Stato-mafia, per i giudici ci fu trattativa: condannati Mori, Dell'Utri e Ciancimino. Assolto Mancino

Stato-mafia, i giudici: ci fu trattativa Condannati Mori, Ciancimino, Dell'Utri, Bagarella. Assolto Mancino

di Sara Menafra
Il fantasma della trattativa Stato mafia insegue la politica siciliana e nazionale da vent'anni. E da ieri ad avvalorarne l'esistenza c'è anche una pesante sentenza di condanna. I generali Mario Mori e Antonio Subranni sono stati condannati a dodici anni, Giuseppe De Donno, che all'epoca dei fatti era in forze al Ros, ad otto, «limitatamente alle condotte contestate come commesse sino al 1993», recita il dispositivo letto in aula dal presidente della Seconda sezione Alfredo Montalto.
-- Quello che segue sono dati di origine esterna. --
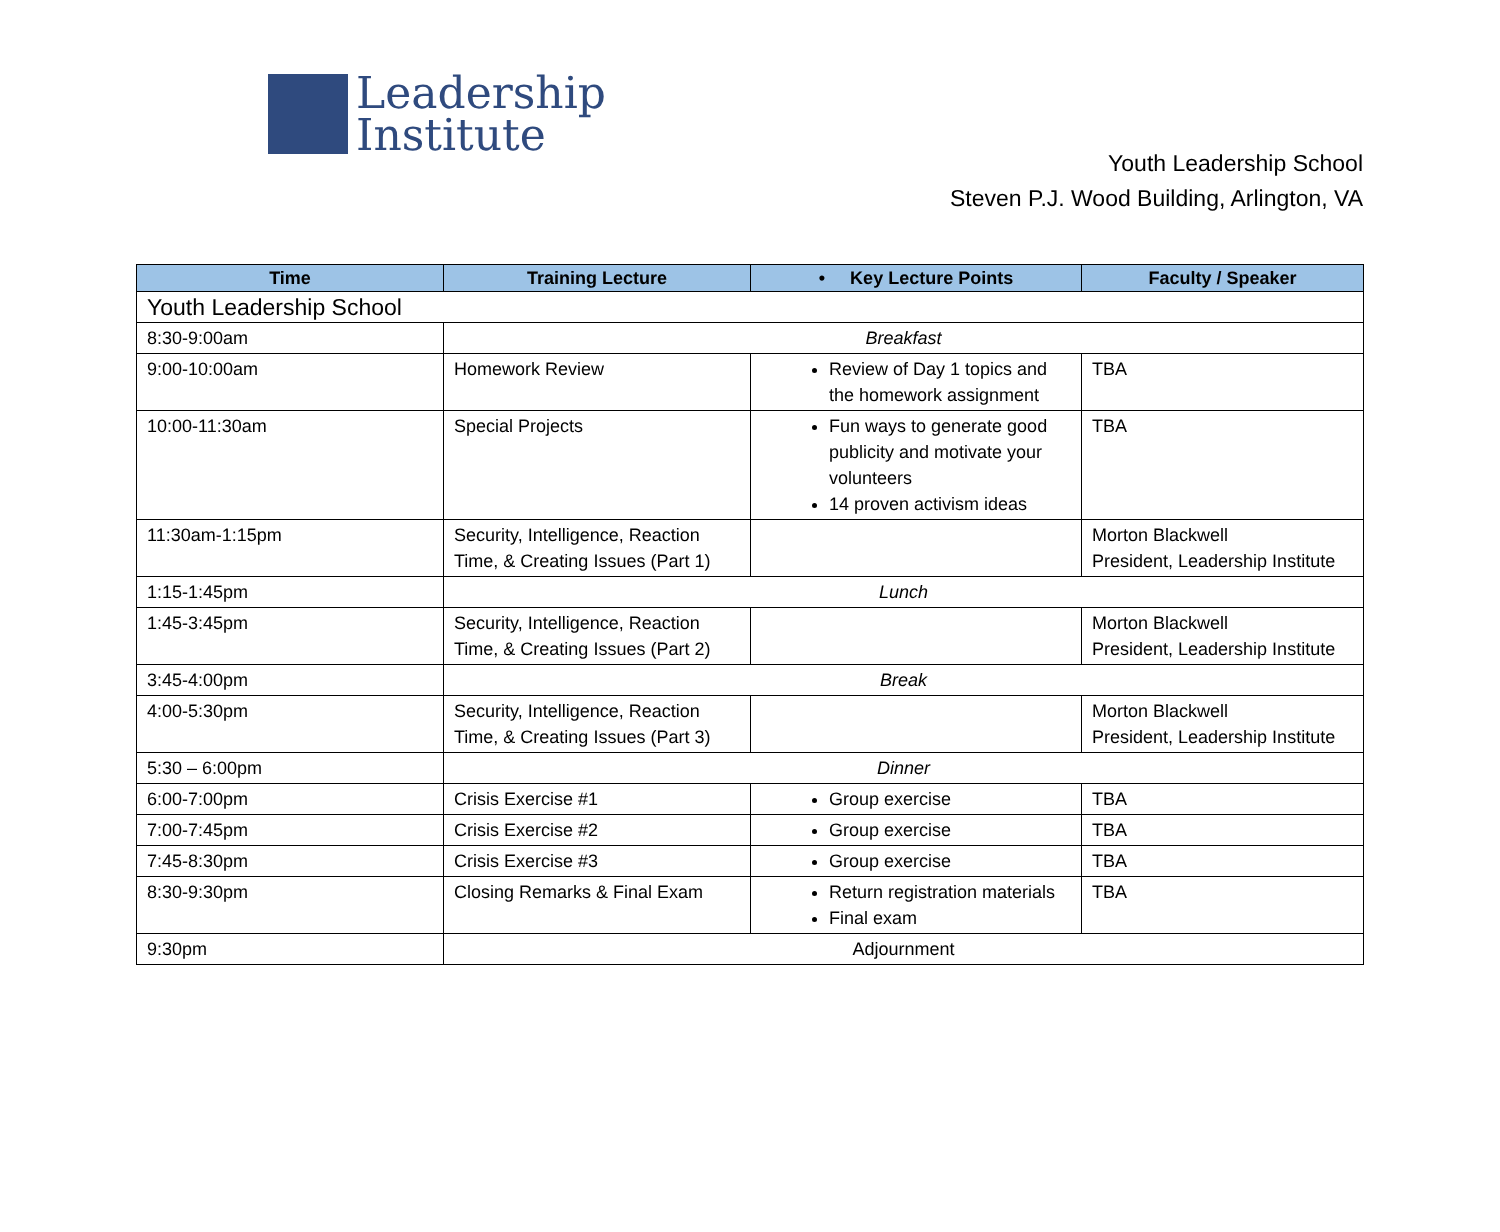Leadership
Institute
Youth Leadership School
Steven P.J. Wood Building, Arlington, VA
| Time | Training Lecture | • Key Lecture Points | Faculty / Speaker |
| --- | --- | --- | --- |
| Youth Leadership School | | | |
| 8:30-9:00am | Breakfast | | |
| 9:00-10:00am | Homework Review | Review of Day 1 topics and the homework assignment | TBA |
| 10:00-11:30am | Special Projects | Fun ways to generate good publicity and motivate your volunteers 14 proven activism ideas | TBA |
| 11:30am-1:15pm | Security, Intelligence, Reaction Time, & Creating Issues (Part 1) | | Morton Blackwell President, Leadership Institute |
| 1:15-1:45pm | Lunch | | |
| 1:45-3:45pm | Security, Intelligence, Reaction Time, & Creating Issues (Part 2) | | Morton Blackwell President, Leadership Institute |
| 3:45-4:00pm | Break | | |
| 4:00-5:30pm | Security, Intelligence, Reaction Time, & Creating Issues (Part 3) | | Morton Blackwell President, Leadership Institute |
| 5:30 – 6:00pm | Dinner | | |
| 6:00-7:00pm | Crisis Exercise #1 | Group exercise | TBA |
| 7:00-7:45pm | Crisis Exercise #2 | Group exercise | TBA |
| 7:45-8:30pm | Crisis Exercise #3 | Group exercise | TBA |
| 8:30-9:30pm | Closing Remarks & Final Exam | Return registration materials Final exam | TBA |
| 9:30pm | Adjournment | | |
Marcello Dell'Utri a dodici anni per aver portato la presunta trattativa sino alle stanze del governo: «limitatamente - dunque - alle condotte contestate come commesse nei confronti del governo presieduto da Silvio Berlusconi». Stessa pena per il mafioso Antonino Cinà, mentre Leoluca Bagarella prende altri ventotto anni. Tutti, tranne Giovanni Brusca (prescritto) condannati per minaccia a corpo dello stato anche se è caduta l'aggravante del favoreggiamento. Otto anni per la sola calunnia nei confronti di Gianni De Gennaro, a Massimo Ciancimino, che con le sue presunte rivelazioni poi quasi tutte smentite dalla prova dei fatti ha dato il via alle indagini. L'unico ad uscire completamente indenne dalla vicenda è Nicola Mancino, assolto dall'accusa di falsa testimonianza «perché il fatto non sussiste».

Il tribunale ha accolto quasi per intero la ricostruzione che in aula avevano fatto i pm Nino Di Matteo, Francesco Del Bene, Vittorio Teresi e Roberto Tartaglia. Anche se le motivazioni arriveranno entro novanta giorni, appare chiaro che i magistrati abbiano ritenuto credibile che fin dalla morte di Salvo Lima, plenipotenziario dc in Sicilia che avrebbe garantito i rapporti tra il principale partito nazionale e Cosa nostra, alcuni rappresentanti dello Stato avrebbero avvicinato i boss mafiosi per avviare una trattativa che limitasse le azioni stragiste della mafia. Questa ricostruzione, puntellata in aula esclusivamente con le parole dei pentiti, ha vacillato con l'assoluzione di Calogero Mannino, che l'impianto accusatorio vedeva tra i principali sostenitori degli accordi con la mafia. Ma, evidentemente, i giudici hanno valutato che la sostanza resta: ci sarebbe stata una prima trattativa fino al 1993, anno segnato dalle stragi ma anche da un primo affievolimento del carcere duro per i mafiosi, e una seconda fase in cui le richieste sarebbero state veicolate al primo governo Berlusconi. Il pm Di Matteo ha parlato di sentenza «storica» aggiungendo: «La Corte ritiene provato il fatto che anche dopo il 1991 non si ferma il rapporto con Berlusconi imprenditore ma prosegue con il Berlusconi politico».

BERLUSCONI: «QUERELO IL PM»
Una frase che ha messo in subbuglio l'intera Forza Italia.
L'ex cavaliere, a Campobasso per la conclusione della campagna elettorale molisana, è stato duro: «Il dottor Di Matteo si è permesso di commentare una sentenza adombrando una mia personale responsabilità. E' un fatto di una gravità senza precedenti, ho parlato con i miei avvocati, faremo dei passi nelle sedi opportune nei suoi confronti». Nicola Mancino ha spiegato al Tg1 di essere particolarmente soddisfatto: «Mi sono difeso da un'accusa ingiusta e costruita come un teorema, ma non mi sono mai sentito tradito dallo Stato. Sei mesi dopo la mia nomina a ministro, (dell'Interno ndr) arrestammo Riina». Anche il presidente emerito Giorgio Napolitano che proprio sulle sue telefonate con Mancino aveva sollevato conflitto di attribuzione si è detto soddisfatto.